DOCUMENT PASSAGE>
+ + +

Like all good music, the melody captured me first. Most musicals have repeated refrains and similar snippets interspersed throughout different songs, and Les Mis is no different. Parallels run throughout the show, metaphors matching melodies, as when Valjean is pardoned by a bishop for stealing silver after finally earning parole, and realizes he must give his soul to God. The same urgent, imploring song is used when Javert is granted his life by Valjean, who frees him from certain death when they reveal him for a spy at the revolutionary barricades. It didn’t take me long to learn the songs, and together my mother and I would belt them out as she drove. She’d tell me I had a good voice—an outright lie that made me feel good anyway.

Predictably, we loved different parts of the musical. She was moved by Cosette’s gentle escapist fantasy in “Castle on a Cloud,” or how Eponine, the innkeeper’s daughter, mourned her life and impossible love in “A Little Fall of Rain.” These were the feminine parts, designed to pluck the heartstrings. I loved the goosebump ballads, the masculine solidarity of the students in “Do You Hear the People Sing?”, the wrenching confession of Valjean in “Who Am I?” as he saves a falsely accused man by unveiling his own identity. And of course, the most beautiful, saddest moment of all, when Javert is shocked by Valjean’s mercy, and the inflexible ethical framework that kept him upright for so long collapses in chaos, leading to…

But there are some parts I shouldn’t spoil. On those long car rides, living the drama, I was desperate to see the play. My mother’s stories were too much, too vivid, too alluring. Even after memorizing almost every song, I still didn’t know exactly what happened. Without seeing the action on stage, plot points were missed, and as I bombarded my mother with questions, she filled in what she could and left the rest to my imagination. But damn the imagination! I wanted the real thing.

Instead, I got something called The Grand Hotel, in a small theater that was either off Broadway or on the tattered, decrepit edges. Or so it seems now, in memory, but after conducting some brief research I found it was either at the respectable Martin Beck Theatre or the Gershwin Theatre, both venerable venues in the very heart of Broadway. And it won several Tony Awards—not best musical, but best director and best choreography for the aptly named Tommy Tune. So it must have been respectable, even very good. But it was nothing to me. The story, revolving around a Berlin hotel in the 1920s, left me cold, as did the music and everything else. Whatever this was, it wasn’t Les Miserables.

+ + +

TASKS FOR THIS EXERCISE>
a. In the essay about Les Mis, which musical did the writer end up seeing instead?
b. Write a continuation of the essay about Les Mis, picking up after its final sentence.

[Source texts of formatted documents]

+ + +

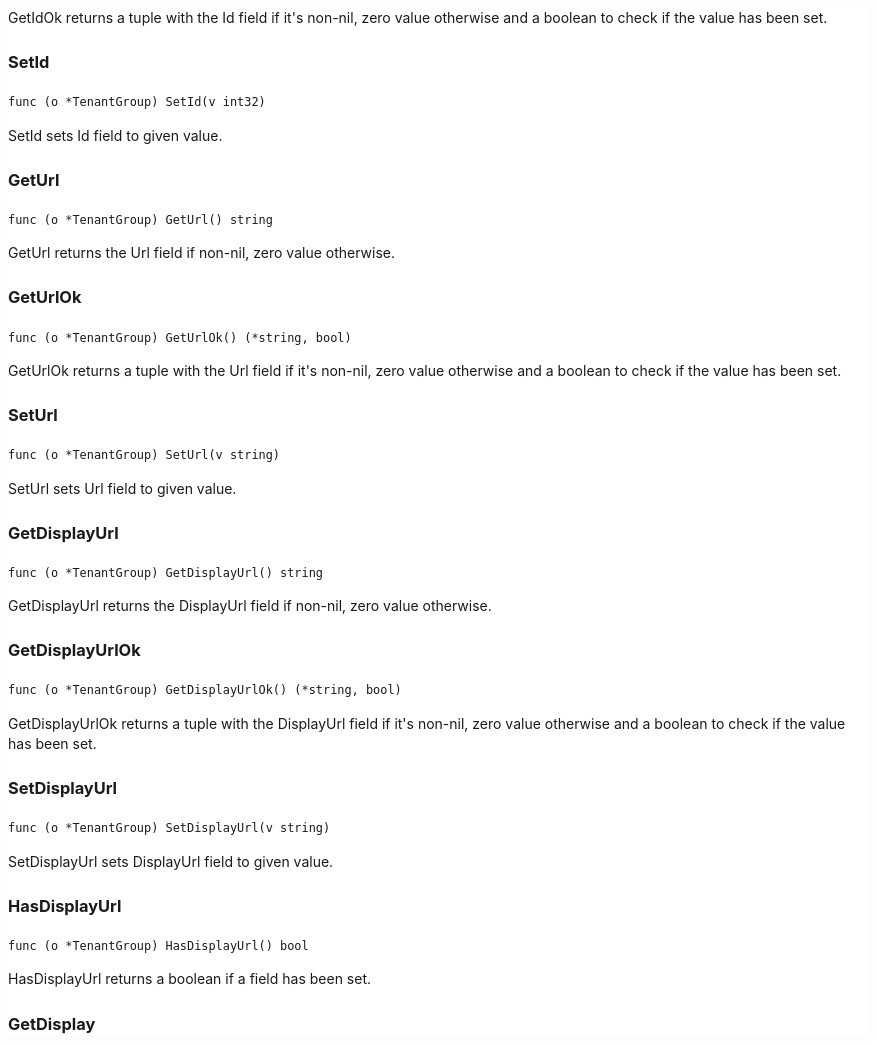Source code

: GetIdOk returns a tuple with the Id field if it's non-nil, zero value otherwise
and a boolean to check if the value has been set.

### SetId

`func (o *TenantGroup) SetId(v int32)`

SetId sets Id field to given value.


### GetUrl

`func (o *TenantGroup) GetUrl() string`

GetUrl returns the Url field if non-nil, zero value otherwise.

### GetUrlOk

`func (o *TenantGroup) GetUrlOk() (*string, bool)`

GetUrlOk returns a tuple with the Url field if it's non-nil, zero value otherwise
and a boolean to check if the value has been set.

### SetUrl

`func (o *TenantGroup) SetUrl(v string)`

SetUrl sets Url field to given value.


### GetDisplayUrl

`func (o *TenantGroup) GetDisplayUrl() string`

GetDisplayUrl returns the DisplayUrl field if non-nil, zero value otherwise.

### GetDisplayUrlOk

`func (o *TenantGroup) GetDisplayUrlOk() (*string, bool)`

GetDisplayUrlOk returns a tuple with the DisplayUrl field if it's non-nil, zero value otherwise
and a boolean to check if the value has been set.

### SetDisplayUrl

`func (o *TenantGroup) SetDisplayUrl(v string)`

SetDisplayUrl sets DisplayUrl field to given value.

### HasDisplayUrl

`func (o *TenantGroup) HasDisplayUrl() bool`

HasDisplayUrl returns a boolean if a field has been set.

### GetDisplay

+ + +

ANSWERS FOR THIS EXERCISE>
a. The Grand Hotel.

b.
Finally, a few years later, my mother and stepfather took me to see Les Mis in Montreal. As we drove north through miles of farmland on either side of the border, we listened to the original cast recording, and I waited in anticipation, entertaining vague worries…did we accidentally buy tickets for a French-language version? Or I puzzled on certain story elements I knew, that couldn’t possibly be done on a simple stage. How does someone fall from a great height, for instance? How do you show a barricade, or even rudimentary warfare?

All my questions were answered in Montreal. The show was more spectacular than I could have hoped in the wildest of my wild dreams. The songs and sets and plot were more stirring by far when performed on the stage. There was magic in this, I understood, though like so many others in my generation, stage performances would eventually claim only the most minor role in the art I consumed. But that night, I saw impossibilities bend to the genius of stagecraft. The awe I felt, that first time, can never be duplicated, and I envy that younger version of myself.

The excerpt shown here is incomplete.